Interrogé sur le message qu'il adresserait à l'enfant qu'il était, l'attaquant des Mamelodi Sundowns a répondu : « La seule chose que je lui dirais, c'est : “continue de rêver”. »
La Corée du Sud doit désormais patienter jusqu'à la fin de la phase de groupes pour savoir si ses trois points suffiront à lui offrir l'une des huit places réservées aux meilleurs troisièmes.
Mexique - République tchèque
Mateo Chávez et Julián Quiñones ont marqué à six minutes d'intervalle en début de seconde période, et le Mexique a dominé la République tchèque 3-0 mercredi, signant pour la première fois trois victoires en trois matches de phase de groupes en Coupe du monde.
Chávez, 22 ans et novice en Coupe du monde, a ouvert la marque à la 55e minute, avant que Quiñones n'inscrive son deuxième but du tournoi à la 61e.
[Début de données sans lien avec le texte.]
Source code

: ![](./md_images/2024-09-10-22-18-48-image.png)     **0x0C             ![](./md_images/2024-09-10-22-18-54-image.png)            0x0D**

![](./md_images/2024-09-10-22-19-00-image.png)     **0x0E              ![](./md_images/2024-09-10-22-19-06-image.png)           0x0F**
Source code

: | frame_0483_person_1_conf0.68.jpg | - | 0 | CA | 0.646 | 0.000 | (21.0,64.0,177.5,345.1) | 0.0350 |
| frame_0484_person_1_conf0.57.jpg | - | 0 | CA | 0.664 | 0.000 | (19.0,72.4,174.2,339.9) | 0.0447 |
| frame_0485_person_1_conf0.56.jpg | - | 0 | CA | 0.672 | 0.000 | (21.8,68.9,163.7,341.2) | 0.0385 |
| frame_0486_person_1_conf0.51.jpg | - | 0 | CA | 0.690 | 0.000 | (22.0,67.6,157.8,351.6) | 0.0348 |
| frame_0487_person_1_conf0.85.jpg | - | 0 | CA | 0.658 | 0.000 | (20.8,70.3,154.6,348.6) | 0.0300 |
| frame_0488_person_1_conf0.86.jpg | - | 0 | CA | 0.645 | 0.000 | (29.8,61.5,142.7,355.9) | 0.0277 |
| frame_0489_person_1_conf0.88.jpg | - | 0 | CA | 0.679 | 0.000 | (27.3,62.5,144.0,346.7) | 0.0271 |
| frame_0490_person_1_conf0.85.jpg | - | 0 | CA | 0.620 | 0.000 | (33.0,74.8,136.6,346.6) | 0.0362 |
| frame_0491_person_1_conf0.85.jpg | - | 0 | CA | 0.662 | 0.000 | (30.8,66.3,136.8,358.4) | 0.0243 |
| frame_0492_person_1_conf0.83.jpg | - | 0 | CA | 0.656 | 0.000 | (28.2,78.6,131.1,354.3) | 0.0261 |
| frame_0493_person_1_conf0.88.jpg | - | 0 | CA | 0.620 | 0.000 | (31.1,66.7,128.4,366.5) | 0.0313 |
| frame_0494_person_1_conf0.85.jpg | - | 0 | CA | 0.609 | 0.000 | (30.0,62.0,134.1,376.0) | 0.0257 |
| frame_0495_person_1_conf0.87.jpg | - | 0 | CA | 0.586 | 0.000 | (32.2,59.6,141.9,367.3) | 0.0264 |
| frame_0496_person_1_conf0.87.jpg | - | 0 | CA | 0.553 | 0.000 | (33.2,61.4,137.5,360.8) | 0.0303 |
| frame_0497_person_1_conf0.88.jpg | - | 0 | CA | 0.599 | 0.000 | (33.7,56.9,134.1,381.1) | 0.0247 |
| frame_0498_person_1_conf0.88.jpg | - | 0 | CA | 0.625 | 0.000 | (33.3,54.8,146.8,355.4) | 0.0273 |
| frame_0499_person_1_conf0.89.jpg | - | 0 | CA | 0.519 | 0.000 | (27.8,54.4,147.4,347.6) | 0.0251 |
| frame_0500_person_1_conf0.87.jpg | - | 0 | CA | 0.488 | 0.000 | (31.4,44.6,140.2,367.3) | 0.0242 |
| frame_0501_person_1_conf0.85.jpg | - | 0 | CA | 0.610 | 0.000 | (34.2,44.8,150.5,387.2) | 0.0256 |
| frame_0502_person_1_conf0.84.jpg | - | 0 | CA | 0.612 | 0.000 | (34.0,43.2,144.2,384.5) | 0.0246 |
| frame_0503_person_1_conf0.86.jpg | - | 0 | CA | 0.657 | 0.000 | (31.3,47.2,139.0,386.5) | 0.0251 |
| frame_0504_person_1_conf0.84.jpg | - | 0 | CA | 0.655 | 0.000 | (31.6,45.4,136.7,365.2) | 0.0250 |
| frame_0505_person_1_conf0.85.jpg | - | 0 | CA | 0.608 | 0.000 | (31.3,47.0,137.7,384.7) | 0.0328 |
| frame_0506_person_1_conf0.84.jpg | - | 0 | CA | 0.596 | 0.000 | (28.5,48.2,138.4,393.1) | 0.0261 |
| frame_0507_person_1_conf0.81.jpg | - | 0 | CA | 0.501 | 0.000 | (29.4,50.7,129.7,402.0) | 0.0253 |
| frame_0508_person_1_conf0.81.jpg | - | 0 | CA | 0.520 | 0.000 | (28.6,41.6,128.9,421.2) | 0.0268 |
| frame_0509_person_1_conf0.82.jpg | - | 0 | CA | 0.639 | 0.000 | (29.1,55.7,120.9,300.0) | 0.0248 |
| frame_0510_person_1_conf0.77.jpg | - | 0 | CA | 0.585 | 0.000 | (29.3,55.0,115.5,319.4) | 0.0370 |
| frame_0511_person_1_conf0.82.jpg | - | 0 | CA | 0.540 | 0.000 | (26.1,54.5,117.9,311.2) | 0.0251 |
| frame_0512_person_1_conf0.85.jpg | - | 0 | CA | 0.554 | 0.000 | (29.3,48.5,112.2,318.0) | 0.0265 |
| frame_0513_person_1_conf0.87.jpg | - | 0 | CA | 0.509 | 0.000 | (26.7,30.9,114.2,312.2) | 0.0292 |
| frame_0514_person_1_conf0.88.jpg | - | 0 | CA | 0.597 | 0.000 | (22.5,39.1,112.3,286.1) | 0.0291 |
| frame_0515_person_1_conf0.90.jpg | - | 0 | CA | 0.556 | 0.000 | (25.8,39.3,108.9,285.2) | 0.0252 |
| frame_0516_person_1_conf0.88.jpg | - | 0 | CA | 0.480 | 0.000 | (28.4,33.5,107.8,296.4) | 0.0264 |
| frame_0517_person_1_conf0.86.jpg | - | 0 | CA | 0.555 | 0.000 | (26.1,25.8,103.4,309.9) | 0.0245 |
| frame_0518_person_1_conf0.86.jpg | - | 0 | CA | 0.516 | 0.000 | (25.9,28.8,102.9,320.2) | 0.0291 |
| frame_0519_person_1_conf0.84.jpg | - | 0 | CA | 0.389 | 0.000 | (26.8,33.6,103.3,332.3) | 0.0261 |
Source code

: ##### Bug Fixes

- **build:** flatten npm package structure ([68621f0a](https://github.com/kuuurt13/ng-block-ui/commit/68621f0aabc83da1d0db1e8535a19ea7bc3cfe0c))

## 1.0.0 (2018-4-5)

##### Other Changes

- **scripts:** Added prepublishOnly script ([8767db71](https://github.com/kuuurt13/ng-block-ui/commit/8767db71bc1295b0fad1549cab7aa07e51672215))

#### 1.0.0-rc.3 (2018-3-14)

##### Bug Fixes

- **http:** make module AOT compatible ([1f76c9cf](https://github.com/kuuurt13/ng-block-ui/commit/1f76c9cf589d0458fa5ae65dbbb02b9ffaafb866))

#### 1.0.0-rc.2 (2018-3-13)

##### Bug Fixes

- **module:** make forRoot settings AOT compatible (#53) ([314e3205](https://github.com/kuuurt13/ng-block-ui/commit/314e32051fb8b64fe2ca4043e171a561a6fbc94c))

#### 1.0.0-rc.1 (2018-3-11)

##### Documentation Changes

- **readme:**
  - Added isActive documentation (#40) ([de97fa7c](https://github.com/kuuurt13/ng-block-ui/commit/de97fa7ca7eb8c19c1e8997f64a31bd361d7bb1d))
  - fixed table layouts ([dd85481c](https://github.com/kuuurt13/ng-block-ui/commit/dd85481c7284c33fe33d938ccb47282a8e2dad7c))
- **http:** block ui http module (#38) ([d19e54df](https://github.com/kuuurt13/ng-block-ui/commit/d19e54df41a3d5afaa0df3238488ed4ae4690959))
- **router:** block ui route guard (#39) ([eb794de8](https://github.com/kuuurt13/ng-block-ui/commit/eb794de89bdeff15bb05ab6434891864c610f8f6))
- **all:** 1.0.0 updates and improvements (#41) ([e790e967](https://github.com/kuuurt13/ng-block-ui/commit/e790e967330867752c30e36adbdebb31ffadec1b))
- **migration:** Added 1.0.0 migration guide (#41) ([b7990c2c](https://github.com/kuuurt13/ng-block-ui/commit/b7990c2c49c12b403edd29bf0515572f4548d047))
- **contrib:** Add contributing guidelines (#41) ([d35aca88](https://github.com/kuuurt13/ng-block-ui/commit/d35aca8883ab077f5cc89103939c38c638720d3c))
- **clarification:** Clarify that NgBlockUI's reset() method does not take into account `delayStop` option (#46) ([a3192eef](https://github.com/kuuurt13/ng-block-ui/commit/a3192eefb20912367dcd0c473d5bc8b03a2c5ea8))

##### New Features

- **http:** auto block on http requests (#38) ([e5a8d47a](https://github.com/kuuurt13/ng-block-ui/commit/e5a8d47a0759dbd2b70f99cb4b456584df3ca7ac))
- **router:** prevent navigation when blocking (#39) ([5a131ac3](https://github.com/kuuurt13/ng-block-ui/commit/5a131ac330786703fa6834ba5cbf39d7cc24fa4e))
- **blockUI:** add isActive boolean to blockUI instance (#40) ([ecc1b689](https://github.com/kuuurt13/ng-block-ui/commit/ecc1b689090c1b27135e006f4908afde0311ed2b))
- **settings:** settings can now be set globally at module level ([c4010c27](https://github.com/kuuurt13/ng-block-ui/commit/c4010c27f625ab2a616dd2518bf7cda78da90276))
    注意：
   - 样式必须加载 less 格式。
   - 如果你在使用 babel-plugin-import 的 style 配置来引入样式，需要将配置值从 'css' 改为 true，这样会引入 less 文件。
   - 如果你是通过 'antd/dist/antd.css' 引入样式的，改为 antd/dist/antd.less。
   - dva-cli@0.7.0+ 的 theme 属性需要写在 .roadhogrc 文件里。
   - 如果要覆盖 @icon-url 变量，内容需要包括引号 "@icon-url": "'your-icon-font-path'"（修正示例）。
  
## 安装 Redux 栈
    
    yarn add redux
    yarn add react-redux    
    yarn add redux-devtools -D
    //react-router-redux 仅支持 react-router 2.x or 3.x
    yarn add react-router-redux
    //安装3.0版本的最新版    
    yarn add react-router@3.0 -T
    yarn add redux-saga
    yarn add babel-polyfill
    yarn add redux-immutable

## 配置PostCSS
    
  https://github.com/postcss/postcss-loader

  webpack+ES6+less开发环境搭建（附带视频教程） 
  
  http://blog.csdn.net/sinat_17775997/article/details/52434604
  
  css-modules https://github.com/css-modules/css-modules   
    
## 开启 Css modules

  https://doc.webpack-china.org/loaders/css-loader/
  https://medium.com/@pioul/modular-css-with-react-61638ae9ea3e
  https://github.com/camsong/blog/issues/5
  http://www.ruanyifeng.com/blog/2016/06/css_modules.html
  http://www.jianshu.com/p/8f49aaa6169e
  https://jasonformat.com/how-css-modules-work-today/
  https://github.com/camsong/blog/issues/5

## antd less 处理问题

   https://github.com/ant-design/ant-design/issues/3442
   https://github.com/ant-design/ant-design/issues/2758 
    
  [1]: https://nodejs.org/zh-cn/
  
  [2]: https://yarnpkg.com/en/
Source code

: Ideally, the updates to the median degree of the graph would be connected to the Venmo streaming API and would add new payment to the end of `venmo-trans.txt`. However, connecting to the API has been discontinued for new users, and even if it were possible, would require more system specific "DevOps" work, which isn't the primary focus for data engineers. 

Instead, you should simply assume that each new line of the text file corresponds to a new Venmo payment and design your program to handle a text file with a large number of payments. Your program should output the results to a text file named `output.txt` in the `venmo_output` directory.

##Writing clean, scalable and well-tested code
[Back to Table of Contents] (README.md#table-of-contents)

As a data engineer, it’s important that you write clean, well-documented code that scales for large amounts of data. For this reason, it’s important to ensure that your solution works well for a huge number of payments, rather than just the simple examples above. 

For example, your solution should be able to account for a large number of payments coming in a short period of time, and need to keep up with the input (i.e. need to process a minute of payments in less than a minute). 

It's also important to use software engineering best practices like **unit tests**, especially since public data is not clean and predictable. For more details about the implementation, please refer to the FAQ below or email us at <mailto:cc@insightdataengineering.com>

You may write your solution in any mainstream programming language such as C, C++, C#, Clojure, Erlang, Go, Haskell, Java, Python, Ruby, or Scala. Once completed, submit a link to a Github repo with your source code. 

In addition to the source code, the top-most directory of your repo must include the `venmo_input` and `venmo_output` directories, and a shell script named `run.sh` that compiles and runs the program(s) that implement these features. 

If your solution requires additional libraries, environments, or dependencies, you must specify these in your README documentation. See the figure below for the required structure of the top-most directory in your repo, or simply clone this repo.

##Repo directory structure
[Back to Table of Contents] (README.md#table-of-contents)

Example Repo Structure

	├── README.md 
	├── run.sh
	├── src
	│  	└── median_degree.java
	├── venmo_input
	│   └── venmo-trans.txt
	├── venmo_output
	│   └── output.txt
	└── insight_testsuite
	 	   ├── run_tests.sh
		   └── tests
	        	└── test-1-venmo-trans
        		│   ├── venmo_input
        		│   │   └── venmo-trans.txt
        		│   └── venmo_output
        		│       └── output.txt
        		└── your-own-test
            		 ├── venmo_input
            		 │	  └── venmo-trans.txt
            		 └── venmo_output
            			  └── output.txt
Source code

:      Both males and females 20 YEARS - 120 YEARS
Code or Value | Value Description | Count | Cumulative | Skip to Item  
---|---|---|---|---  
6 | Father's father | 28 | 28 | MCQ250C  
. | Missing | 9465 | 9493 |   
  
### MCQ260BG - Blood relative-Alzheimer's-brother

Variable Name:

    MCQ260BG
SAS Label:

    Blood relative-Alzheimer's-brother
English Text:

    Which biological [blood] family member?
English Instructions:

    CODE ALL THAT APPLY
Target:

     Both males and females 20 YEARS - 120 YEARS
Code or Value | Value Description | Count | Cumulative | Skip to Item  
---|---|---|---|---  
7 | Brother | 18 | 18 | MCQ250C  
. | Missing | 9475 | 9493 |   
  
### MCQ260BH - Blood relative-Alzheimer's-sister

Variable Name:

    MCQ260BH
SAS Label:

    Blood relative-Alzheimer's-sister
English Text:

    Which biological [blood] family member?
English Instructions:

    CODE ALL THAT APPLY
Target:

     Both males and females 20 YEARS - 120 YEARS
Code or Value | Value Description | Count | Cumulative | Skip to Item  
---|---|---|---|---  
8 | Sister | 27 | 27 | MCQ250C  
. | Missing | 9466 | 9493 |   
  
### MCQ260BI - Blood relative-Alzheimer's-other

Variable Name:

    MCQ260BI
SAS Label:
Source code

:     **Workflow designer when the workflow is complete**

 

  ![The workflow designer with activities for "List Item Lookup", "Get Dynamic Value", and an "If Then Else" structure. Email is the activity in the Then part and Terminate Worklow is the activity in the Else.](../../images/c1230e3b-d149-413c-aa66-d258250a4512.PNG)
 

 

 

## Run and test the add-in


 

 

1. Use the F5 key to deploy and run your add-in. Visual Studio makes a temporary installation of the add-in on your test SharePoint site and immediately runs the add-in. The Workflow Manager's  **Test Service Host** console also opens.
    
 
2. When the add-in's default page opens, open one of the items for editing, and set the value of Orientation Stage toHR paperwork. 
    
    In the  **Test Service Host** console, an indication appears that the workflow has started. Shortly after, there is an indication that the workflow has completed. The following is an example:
Álvaro Fidalgo a ajouté un troisième but dans le temps additionnel.
« C'était quelque chose de très beau, que j'emporterai avec moi jusqu'à la tombe, a déclaré Chávez à propos de son but. Je l'ai imaginé tant de fois, j'en ai rêvé. »
Jamais auparavant le Mexique n'avait fait mieux qu'un bilan de deux victoires et un nul en phase de groupes, en 1986 et en 2002, deux éditions marquées par la présence de Javier Aguirre, d'abord comme milieu de terrain puis comme sélectionneur d'El Tri. Aguirre est de retour cette année pour un troisième mandat à la tête de l'équipe nationale.
Après avoir terminé en tête du groupe A, le Mexique rejouera au stade Azteca mardi, en 16es de finale, face à un adversaire encore à déterminer.
«Place maintenant à la phase à élimination directe : statistiques et données n'ont plus d'importance. Nous réalisons de belles choses, mais c'est ce qui nous attend qui compte», a souligné le sélectionneur Javier Aguirre. « Ni les joueurs ni moi ne restons focalisés sur ce que nous venons d'accomplir, nous pensons déjà à la suite. »
Le Mexique est invaincu en neuf matches de Coupe du monde disputés dans l'enceinte mythique, qui a réuni 80 824 spectateurs mercredi.
El Tri ne s'y est incliné qu'à deux reprises, la dernière fois en éliminatoires du Mondial contre le Honduras, le 6 septembre 2013.